Consequence analyses of accidents related to chemicals that cause hazards such as fire, explosion and toxic spread are studies that may be important in terms of activities such as risk assessment, planning, intervention and evacuation. The ALOHA program is widely used for this purpose. In this study, based on a natural gas distribution pipeline fire that occurred in Istanbul, Türkiye on 28 April 2020, current and worst accident scenarios were created by considering the source release factors and atmospheric conditions. Main salient results of the study as follow:

• Source release factors have a significant effect on the threat distances, the threat distances decrease non-linearly as the pipe length increases and the threat distances increase depending on the burning rate as the pipe diameter increases.
• Threat distances do not change significantly depending on the stable atmospheric conditions for wind speed and temperature; however, there is only a 1 m difference in the threat distances for certain time intervals. From the monthly averages, threat distances are slightly longer during winter months and shorter in the summer months.
• From the meteorological parameters; wind speed, air temperature and relative humidity are effective to identify threat distances in the specified intervals.

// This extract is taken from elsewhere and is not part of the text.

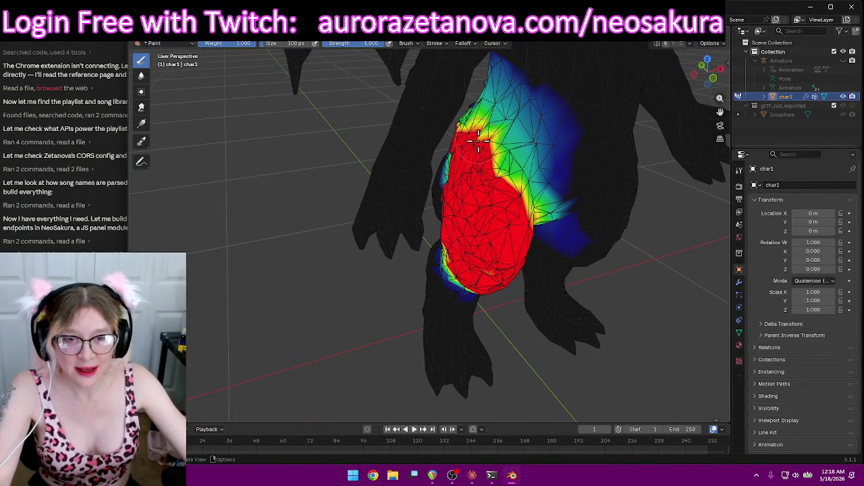
drag(478, 140, 494, 151)
Paint the lower thigh to full red weight and check it from several angles
middle_drag(516, 210, 485, 187)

It has been found that as the wind speed increases, the threat distances increase due to the bending of the jet flame more in the wind direction, and the threat distances decrease as the air temperature and relative humidity increase. From the results, cloud cover does not show significant impact on threat distances.
• From the worst scenario, red, orange and yellow threat distances were calculated as 21 m, 28 m and 42 m, respectively. These calculated values can be used a reference for the determination of safe distances, especially during emergency intervention and evacuation works related to jet fires occurring in natural gas distribution pipelines and also during infrastructure works.